In Matthew 18, Jesus leads His listeners from the humility of children as the greatest in the kingdom of heaven, to the shepherd eager to find the lost sheep, to instructions on forgiving and restoring the erring brother or sister in Christ. Jesus knows exactly where these preliminary lessons are heading—the necessity of forgiveness in the Christian life. God knows that we cannot forgive with a haughty heart; thus, He uses the example of the humility of a child. He wants us to see His amazing love for us in the shepherd and the lost sheep as the foundation of our ability to forgive others. Then, Jesus equips us with instruction on addressing the unrepentant brother or sister in Christian love.
Peter sets things up for Jesus perfectly. How often shall we forgive? It’s likely that Jesus’ response frustrated or at least confused Peter. Our Lord’s goal is to pique his attention. Rather than a specific number of times, Jesus’ point is that forgiveness flows without limit.

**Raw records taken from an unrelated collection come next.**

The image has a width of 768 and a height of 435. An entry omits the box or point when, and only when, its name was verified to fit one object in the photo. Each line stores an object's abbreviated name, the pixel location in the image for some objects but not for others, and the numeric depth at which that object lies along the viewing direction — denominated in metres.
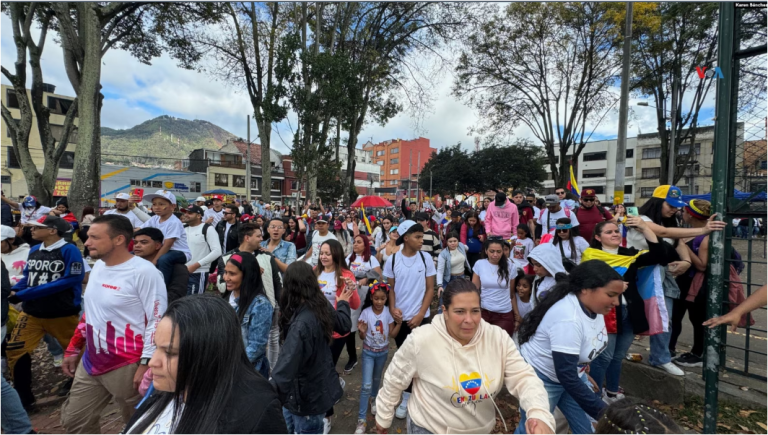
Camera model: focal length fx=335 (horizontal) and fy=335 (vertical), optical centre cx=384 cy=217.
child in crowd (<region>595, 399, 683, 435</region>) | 1.26
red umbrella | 14.54
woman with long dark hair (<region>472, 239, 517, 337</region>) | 4.20
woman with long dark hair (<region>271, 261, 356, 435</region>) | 2.40
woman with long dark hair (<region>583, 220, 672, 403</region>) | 3.23
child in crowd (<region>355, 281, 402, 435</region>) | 3.42
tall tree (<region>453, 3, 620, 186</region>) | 14.42
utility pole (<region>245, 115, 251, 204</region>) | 23.92
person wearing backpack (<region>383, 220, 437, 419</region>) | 3.88
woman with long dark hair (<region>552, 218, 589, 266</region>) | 4.24
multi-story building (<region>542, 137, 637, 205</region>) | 48.91
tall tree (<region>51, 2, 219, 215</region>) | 9.18
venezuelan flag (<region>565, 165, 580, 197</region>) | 9.33
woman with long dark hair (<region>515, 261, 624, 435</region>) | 2.13
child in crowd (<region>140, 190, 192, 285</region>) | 4.59
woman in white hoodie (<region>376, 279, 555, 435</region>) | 1.91
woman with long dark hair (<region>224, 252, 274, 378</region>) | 2.73
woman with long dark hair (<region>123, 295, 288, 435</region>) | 1.25
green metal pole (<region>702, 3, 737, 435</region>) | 2.83
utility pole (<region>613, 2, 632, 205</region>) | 8.56
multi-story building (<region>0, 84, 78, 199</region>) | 31.88
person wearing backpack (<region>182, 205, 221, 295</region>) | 5.17
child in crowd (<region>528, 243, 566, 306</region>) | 3.44
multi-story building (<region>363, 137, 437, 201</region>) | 81.19
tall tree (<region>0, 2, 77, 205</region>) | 10.66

With this in mind, Jesus’ parable makes perfect sense. The king, having no debt whatsoever, comes to settle with his servants. Out of pure mercy, the king forgives the servant who owes him an immeasurable sum that the servant could never repay. We might assume that such an act of generosity would arouse the servant to similar benevolence. Not so. Ignoring or at least forgetting his master’s mercy, the servant confronts a fellow servant to settle a relatively insignificant debt of three months’ wages. Finding the servant unable to pay, the forgiven servant casts the other into prison.

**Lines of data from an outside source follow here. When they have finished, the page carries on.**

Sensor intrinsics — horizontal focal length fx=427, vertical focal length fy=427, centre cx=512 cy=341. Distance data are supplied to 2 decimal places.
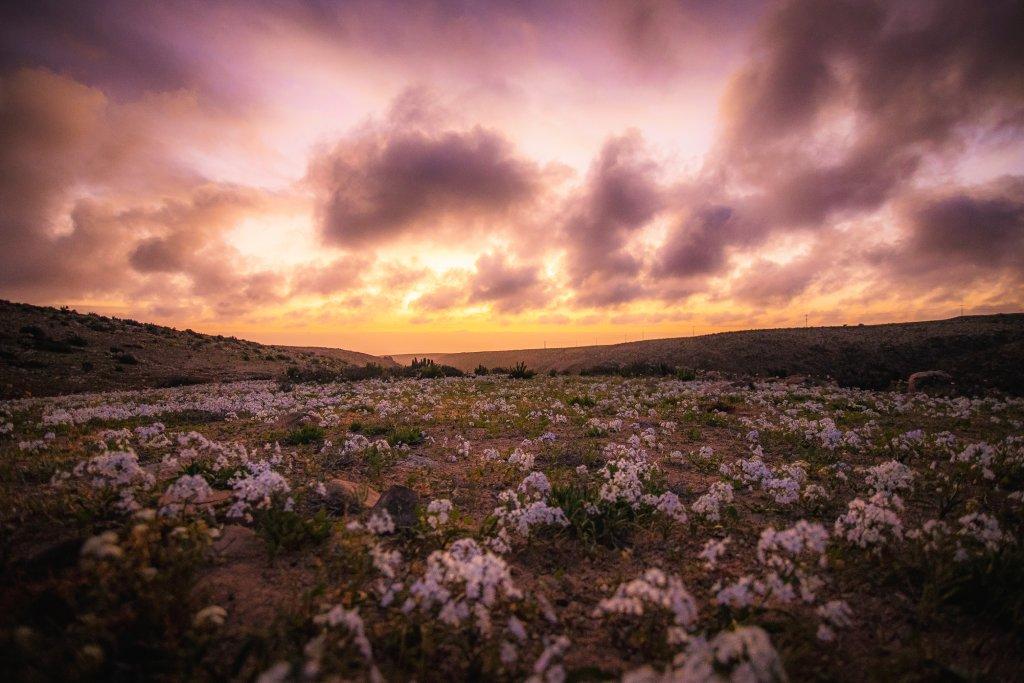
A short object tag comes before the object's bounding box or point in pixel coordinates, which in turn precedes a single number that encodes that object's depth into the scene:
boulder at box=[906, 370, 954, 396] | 19.62
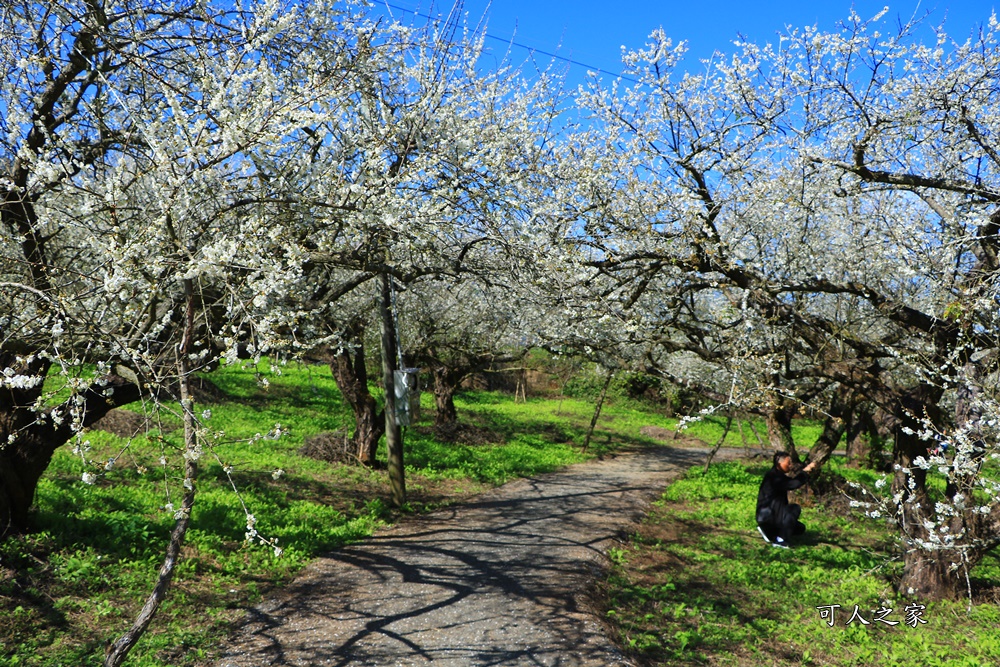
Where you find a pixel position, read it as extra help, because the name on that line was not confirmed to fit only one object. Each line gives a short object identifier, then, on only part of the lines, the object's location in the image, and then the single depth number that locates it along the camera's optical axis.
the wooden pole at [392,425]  10.04
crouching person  9.48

Jesus’ goal is that we connect ourselves to the first servant, recognizing God’s immense mercy in Christ, forgiving our unpayable debt at His own expense at the cross. Yet, so often, we are quick to receive the Lord’s forgiveness and slow to follow suit with our debtors.


The root of our wicked lack of forgiveness to others is sin. It’s manifested in a number of false assumptions we have regarding ourselves, others, and God. Some assume that God’s forgiveness was without cost, or at least obtained cheaply: God just let us off the hook, so it was no big deal to Him. They forget Jesus’ innocent, bitter suffering and death. Others believe that God was bound to save us: either as a result of His good nature or in the fact that because He created us, God had no choice but to redeem sinners.

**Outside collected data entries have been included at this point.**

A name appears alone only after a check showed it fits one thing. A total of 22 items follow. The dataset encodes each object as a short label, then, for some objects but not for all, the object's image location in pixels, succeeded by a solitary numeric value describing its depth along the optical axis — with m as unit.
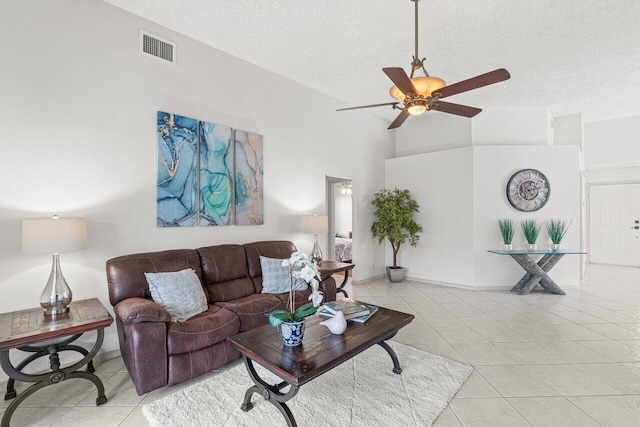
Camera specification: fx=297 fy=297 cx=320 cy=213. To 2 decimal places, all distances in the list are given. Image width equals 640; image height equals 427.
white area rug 1.92
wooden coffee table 1.67
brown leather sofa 2.11
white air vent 3.01
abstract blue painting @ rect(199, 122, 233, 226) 3.41
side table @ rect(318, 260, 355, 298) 3.79
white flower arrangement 1.89
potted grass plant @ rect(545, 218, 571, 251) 4.88
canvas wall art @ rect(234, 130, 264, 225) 3.76
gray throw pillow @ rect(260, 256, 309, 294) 3.32
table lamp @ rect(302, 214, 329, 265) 4.20
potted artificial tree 5.54
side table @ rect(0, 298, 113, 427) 1.82
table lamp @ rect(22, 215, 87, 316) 2.06
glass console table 4.71
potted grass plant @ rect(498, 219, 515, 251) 4.93
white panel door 6.86
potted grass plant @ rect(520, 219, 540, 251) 4.89
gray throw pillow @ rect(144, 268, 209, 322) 2.50
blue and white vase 1.88
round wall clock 5.06
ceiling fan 2.24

The wicked heart inflates itself and condescends upon others. We take account of our own sins lightly, excusing ourselves or taking only partial responsibility. Then we bring a sharp measure and heavy rod against our brother and sister, marking every jot and tittle of sin and exacting perfect payment for each offense.
Finally, we doubt the reality and totality of God’s forgiveness in Christ for ourselves. We are unwilling to accept God’s gracious gift. As a result, we work feverishly to compensate with good works and self-sacrifice. What’s more, the heart that won’t have God’s forgiveness in Christ is consequently unwilling to extend that forgiveness to others. We withhold mercy because we perceive that God has not forgiven us.
Through faith in Christ, God encourages us to receive His full, free forgiveness in Christ. He intends that we live in peace and joy, knowing that our debt is long gone, never to be readdressed at a future date. In this freedom, we can share forgiveness with our debtors, that they would know peace and joy.